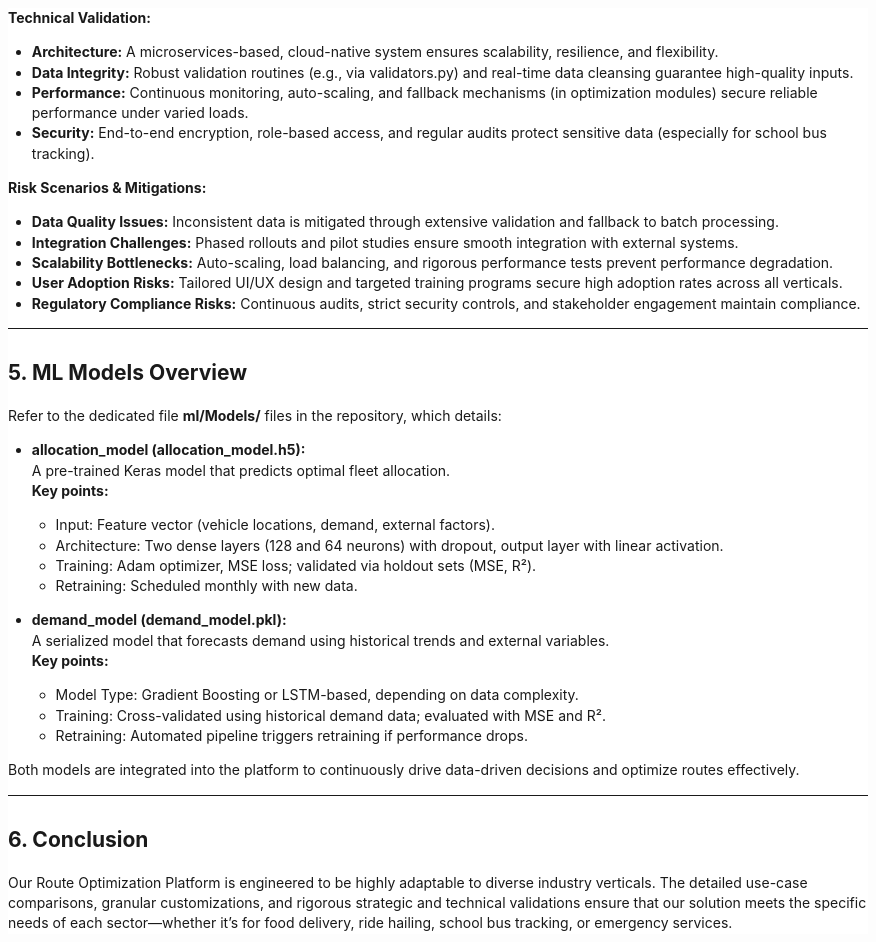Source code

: **Technical Validation:**  
- **Architecture:** A microservices-based, cloud-native system ensures scalability, resilience, and flexibility.  
- **Data Integrity:** Robust validation routines (e.g., via validators.py) and real-time data cleansing guarantee high-quality inputs.
- **Performance:** Continuous monitoring, auto-scaling, and fallback mechanisms (in optimization modules) secure reliable performance under varied loads.
- **Security:** End-to-end encryption, role-based access, and regular audits protect sensitive data (especially for school bus tracking).

**Risk Scenarios & Mitigations:**  
- **Data Quality Issues:** Inconsistent data is mitigated through extensive validation and fallback to batch processing.  
- **Integration Challenges:** Phased rollouts and pilot studies ensure smooth integration with external systems.  
- **Scalability Bottlenecks:** Auto-scaling, load balancing, and rigorous performance tests prevent performance degradation.  
- **User Adoption Risks:** Tailored UI/UX design and targeted training programs secure high adoption rates across all verticals.  
- **Regulatory Compliance Risks:** Continuous audits, strict security controls, and stakeholder engagement maintain compliance.

---

## 5. ML Models Overview

Refer to the dedicated file **ml/Models/** files in the repository, which details:

- **allocation_model (allocation_model.h5):**  
  A pre-trained Keras model that predicts optimal fleet allocation.  
  **Key points:**  
  - Input: Feature vector (vehicle locations, demand, external factors).  
  - Architecture: Two dense layers (128 and 64 neurons) with dropout, output layer with linear activation.  
  - Training: Adam optimizer, MSE loss; validated via holdout sets (MSE, R²).  
  - Retraining: Scheduled monthly with new data.
  
- **demand_model (demand_model.pkl):**  
  A serialized model that forecasts demand using historical trends and external variables.  
  **Key points:**  
  - Model Type: Gradient Boosting or LSTM-based, depending on data complexity.  
  - Training: Cross-validated using historical demand data; evaluated with MSE and R².  
  - Retraining: Automated pipeline triggers retraining if performance drops.

Both models are integrated into the platform to continuously drive data-driven decisions and optimize routes effectively.

---

## 6. Conclusion

Our Route Optimization Platform is engineered to be highly adaptable to diverse industry verticals. The detailed use-case comparisons, granular customizations, and rigorous strategic and technical validations ensure that our solution meets the specific needs of each sector—whether it’s for food delivery, ride hailing, school bus tracking, or emergency services.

···

* **Aim of the task**
Present the material above as a Markdown table with two columns, Row and Line Text, giving each nonblank line its own numbered row. Leave any pictures out of the table.

* **Written reply**
| Row | Line Text |
|---|---|
| 1 | Source code |
| 2 | : **Technical Validation:**   |
| 3 | - **Architecture:** A microservices-based, cloud-native system ensures scalability, resilience, and flexibility.   |
| 4 | - **Data Integrity:** Robust validation routines (e.g., via validators.py) and real-time data cleansing guarantee high-quality inputs. |
| 5 | - **Performance:** Continuous monitoring, auto-scaling, and fallback mechanisms (in optimization modules) secure reliable performance under varied loads. |
| 6 | - **Security:** End-to-end encryption, role-based access, and regular audits protect sensitive data (especially for school bus tracking). |
| 7 | **Risk Scenarios & Mitigations:**   |
| 8 | - **Data Quality Issues:** Inconsistent data is mitigated through extensive validation and fallback to batch processing.   |
| 9 | - **Integration Challenges:** Phased rollouts and pilot studies ensure smooth integration with external systems.   |
| 10 | - **Scalability Bottlenecks:** Auto-scaling, load balancing, and rigorous performance tests prevent performance degradation.   |
| 11 | - **User Adoption Risks:** Tailored UI/UX design and targeted training programs secure high adoption rates across all verticals.   |
| 12 | - **Regulatory Compliance Risks:** Continuous audits, strict security controls, and stakeholder engagement maintain compliance. |
| 13 | --- |
| 14 | ## 5. ML Models Overview |
| 15 | Refer to the dedicated file **ml/Models/** files in the repository, which details: |
| 16 | - **allocation_model (allocation_model.h5):**   |
| 17 |   A pre-trained Keras model that predicts optimal fleet allocation.   |
| 18 |   **Key points:**   |
| 19 |   - Input: Feature vector (vehicle locations, demand, external factors).   |
| 20 |   - Architecture: Two dense layers (128 and 64 neurons) with dropout, output layer with linear activation.   |
| 21 |   - Training: Adam optimizer, MSE loss; validated via holdout sets (MSE, R²).   |
| 22 |   - Retraining: Scheduled monthly with new data. |
| 23 | - **demand_model (demand_model.pkl):**   |
| 24 |   A serialized model that forecasts demand using historical trends and external variables.   |
| 25 |   **Key points:**   |
| 26 |   - Model Type: Gradient Boosting or LSTM-based, depending on data complexity.   |
| 27 |   - Training: Cross-validated using historical demand data; evaluated with MSE and R².   |
| 28 |   - Retraining: Automated pipeline triggers retraining if performance drops. |
| 29 | Both models are integrated into the platform to continuously drive data-driven decisions and optimize routes effectively. |
| 30 | --- |
| 31 | ## 6. Conclusion |
| 32 | Our Route Optimization Platform is engineered to be highly adaptable to diverse industry verticals. The detailed use-case comparisons, granular customizations, and rigorous strategic and technical validations ensure that our solution meets the specific needs of each sector—whether it’s for food delivery, ride hailing, school bus tracking, or emergency services. |